**Exercise prompt**
Using the passage on terminal control characters below, answer:
(a) What were terminals back in the day?
(b) What does ^M do?
(c) Which C escape sequence generates ^J?

**Source extract**

What you're asking about isn't really a graphics API, it's just terminal control characters.

There's a lot of history behind it, but terminals back in the day were Teletype machines. Basically a typewriter with track-fed paper connected to the computer with a serial connection. Typing a character would send that binary value to the computer (as well as type it on the page). The computer would print characters back as the output of whatever you requested.

Special characters were used for controlling the terminal (which is where the control key comes from, it was for producing those characters). For example, ^H or ^? would be a backspace. ^M is a carriage return (moves the cursor to the beginning of the line). ^J is a line feed (move the page up one line). Each control code has an escape sequence in C (which is shared by almost all programming languages) to generate the control characters. The controls listed previously would be \b, \r, \n respectively.

**Data under study**

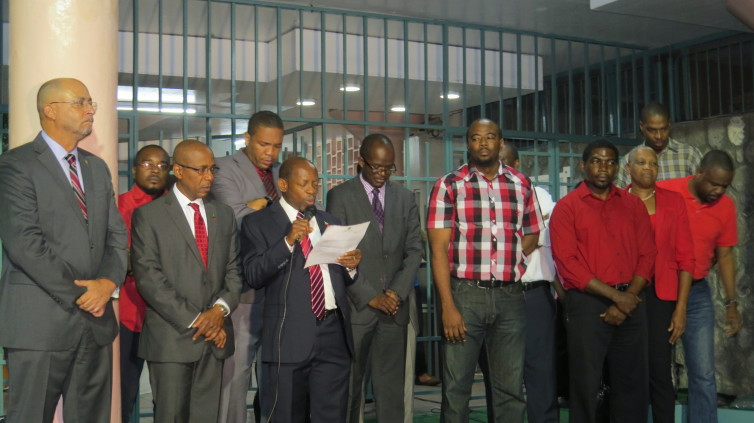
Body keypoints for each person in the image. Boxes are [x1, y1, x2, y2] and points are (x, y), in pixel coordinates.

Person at [0, 77, 128, 423]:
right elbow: (25, 244)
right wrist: (82, 294)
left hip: (96, 321)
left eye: (91, 103)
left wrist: (107, 284)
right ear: (50, 110)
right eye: (80, 102)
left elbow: (116, 236)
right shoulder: (16, 165)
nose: (90, 110)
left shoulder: (95, 167)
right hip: (40, 322)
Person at [427, 118, 543, 423]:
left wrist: (510, 257)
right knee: (456, 390)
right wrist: (448, 306)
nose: (483, 143)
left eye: (490, 137)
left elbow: (532, 233)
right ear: (468, 144)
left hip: (510, 298)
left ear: (500, 143)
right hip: (465, 297)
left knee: (510, 390)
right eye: (476, 138)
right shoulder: (449, 185)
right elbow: (438, 250)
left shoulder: (521, 184)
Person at [241, 156, 362, 423]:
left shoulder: (330, 221)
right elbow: (253, 275)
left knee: (332, 416)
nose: (311, 190)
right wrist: (287, 242)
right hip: (288, 337)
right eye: (304, 183)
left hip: (333, 334)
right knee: (286, 415)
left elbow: (342, 278)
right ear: (283, 184)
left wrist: (351, 267)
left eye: (315, 184)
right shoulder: (257, 223)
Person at [131, 139, 242, 422]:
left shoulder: (224, 214)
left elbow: (234, 271)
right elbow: (149, 279)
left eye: (212, 169)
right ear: (178, 171)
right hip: (172, 339)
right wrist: (199, 320)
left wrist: (218, 312)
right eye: (201, 170)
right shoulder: (149, 216)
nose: (209, 177)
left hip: (215, 338)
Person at [549, 139, 656, 423]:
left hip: (632, 302)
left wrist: (626, 298)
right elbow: (568, 264)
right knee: (586, 384)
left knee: (632, 383)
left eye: (610, 162)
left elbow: (647, 255)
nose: (603, 167)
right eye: (596, 161)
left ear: (617, 168)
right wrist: (616, 298)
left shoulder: (633, 205)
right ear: (583, 166)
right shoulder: (567, 208)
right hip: (588, 303)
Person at [326, 134, 423, 423]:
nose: (382, 173)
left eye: (388, 168)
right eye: (377, 167)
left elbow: (414, 251)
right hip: (358, 308)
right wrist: (371, 296)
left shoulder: (405, 198)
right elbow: (338, 254)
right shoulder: (340, 196)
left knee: (391, 391)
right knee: (350, 388)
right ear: (361, 161)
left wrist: (395, 293)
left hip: (394, 308)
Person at [656, 150, 741, 423]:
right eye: (714, 184)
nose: (719, 191)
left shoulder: (725, 206)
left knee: (703, 372)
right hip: (660, 289)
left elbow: (725, 255)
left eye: (725, 186)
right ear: (700, 173)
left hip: (697, 292)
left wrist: (731, 303)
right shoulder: (666, 192)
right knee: (656, 369)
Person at [212, 110, 284, 423]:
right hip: (243, 290)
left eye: (277, 146)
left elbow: (308, 212)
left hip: (281, 288)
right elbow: (237, 220)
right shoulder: (224, 168)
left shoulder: (283, 171)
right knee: (235, 375)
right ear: (247, 138)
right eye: (264, 144)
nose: (270, 153)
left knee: (276, 376)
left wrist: (260, 206)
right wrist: (275, 209)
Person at [624, 146, 695, 422]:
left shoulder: (673, 202)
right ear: (628, 168)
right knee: (629, 371)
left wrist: (681, 308)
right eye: (641, 162)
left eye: (653, 163)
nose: (648, 168)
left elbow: (686, 257)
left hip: (661, 297)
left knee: (659, 372)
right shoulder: (617, 201)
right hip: (625, 294)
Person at [500, 144, 560, 423]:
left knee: (541, 371)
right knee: (503, 372)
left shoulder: (540, 195)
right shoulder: (486, 199)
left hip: (534, 294)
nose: (501, 169)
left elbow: (535, 237)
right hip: (501, 294)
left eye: (506, 163)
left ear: (518, 163)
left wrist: (515, 238)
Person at [117, 144, 171, 423]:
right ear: (135, 169)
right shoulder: (118, 206)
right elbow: (117, 259)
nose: (155, 170)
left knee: (170, 397)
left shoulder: (176, 207)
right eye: (148, 164)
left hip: (170, 316)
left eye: (162, 165)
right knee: (123, 394)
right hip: (129, 314)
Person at [616, 102, 702, 187]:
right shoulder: (629, 161)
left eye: (663, 129)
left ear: (669, 125)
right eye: (652, 130)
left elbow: (702, 188)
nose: (659, 136)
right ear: (642, 126)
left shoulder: (689, 154)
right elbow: (621, 194)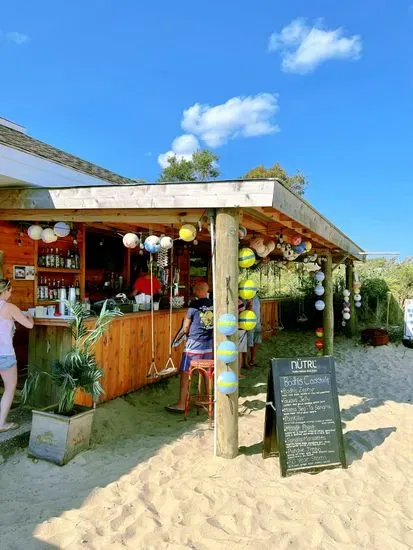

**Task response**
(a) Teletype machines.
(b) It is a carriage return, which moves the cursor to the beginning of the line.
(c) \n